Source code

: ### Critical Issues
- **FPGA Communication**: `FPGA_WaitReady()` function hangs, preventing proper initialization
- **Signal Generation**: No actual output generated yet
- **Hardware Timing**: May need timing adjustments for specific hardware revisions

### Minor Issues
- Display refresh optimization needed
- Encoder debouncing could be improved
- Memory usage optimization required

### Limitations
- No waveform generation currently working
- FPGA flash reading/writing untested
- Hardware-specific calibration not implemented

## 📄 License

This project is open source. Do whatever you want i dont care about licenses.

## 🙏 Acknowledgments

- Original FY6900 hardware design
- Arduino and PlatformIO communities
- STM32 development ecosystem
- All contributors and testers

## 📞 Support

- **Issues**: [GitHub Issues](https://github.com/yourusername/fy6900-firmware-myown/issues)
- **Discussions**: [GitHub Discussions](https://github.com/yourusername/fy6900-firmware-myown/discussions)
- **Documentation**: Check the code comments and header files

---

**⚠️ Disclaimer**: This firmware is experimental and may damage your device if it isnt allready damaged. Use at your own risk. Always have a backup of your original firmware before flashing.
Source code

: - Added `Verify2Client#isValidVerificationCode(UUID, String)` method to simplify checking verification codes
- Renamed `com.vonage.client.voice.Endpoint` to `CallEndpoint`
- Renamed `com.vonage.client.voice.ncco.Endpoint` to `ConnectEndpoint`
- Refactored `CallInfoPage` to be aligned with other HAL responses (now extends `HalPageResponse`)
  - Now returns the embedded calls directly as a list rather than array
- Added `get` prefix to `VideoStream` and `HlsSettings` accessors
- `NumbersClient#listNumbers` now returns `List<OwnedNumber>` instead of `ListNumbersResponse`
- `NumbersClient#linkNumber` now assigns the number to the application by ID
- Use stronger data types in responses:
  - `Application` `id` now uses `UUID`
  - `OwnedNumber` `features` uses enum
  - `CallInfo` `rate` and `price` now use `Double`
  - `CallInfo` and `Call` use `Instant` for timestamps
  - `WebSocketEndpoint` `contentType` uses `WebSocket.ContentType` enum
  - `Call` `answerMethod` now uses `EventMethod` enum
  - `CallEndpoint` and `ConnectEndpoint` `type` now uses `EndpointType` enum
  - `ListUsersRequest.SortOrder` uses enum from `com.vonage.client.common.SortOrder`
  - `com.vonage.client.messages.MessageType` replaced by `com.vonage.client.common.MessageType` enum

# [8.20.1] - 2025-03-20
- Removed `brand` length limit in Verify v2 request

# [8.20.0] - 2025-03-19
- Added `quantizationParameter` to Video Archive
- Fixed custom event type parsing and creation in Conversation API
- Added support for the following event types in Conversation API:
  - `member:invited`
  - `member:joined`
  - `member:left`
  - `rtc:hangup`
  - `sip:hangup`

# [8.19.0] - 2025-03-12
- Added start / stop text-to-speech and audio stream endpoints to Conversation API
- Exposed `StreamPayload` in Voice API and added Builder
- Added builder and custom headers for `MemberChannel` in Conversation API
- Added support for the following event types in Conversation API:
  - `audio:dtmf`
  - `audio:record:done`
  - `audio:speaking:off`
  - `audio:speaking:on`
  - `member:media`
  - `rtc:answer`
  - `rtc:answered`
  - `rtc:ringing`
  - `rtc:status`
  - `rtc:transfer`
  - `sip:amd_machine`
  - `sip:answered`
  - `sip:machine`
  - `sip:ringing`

────────────────────

* _WHAT YOU WILL DO_
Write out a verbatim copy of the data, beginning with its first line and ending with the line that contains "## 📞 Support".

* _OUTPUT_
Source code

: ### Critical Issues
- **FPGA Communication**: `FPGA_WaitReady()` function hangs, preventing proper initialization
- **Signal Generation**: No actual output generated yet
- **Hardware Timing**: May need timing adjustments for specific hardware revisions

### Minor Issues
- Display refresh optimization needed
- Encoder debouncing could be improved
- Memory usage optimization required

### Limitations
- No waveform generation currently working
- FPGA flash reading/writing untested
- Hardware-specific calibration not implemented

## 📄 License

This project is open source. Do whatever you want i dont care about licenses.

## 🙏 Acknowledgments

- Original FY6900 hardware design
- Arduino and PlatformIO communities
- STM32 development ecosystem
- All contributors and testers

## 📞 Support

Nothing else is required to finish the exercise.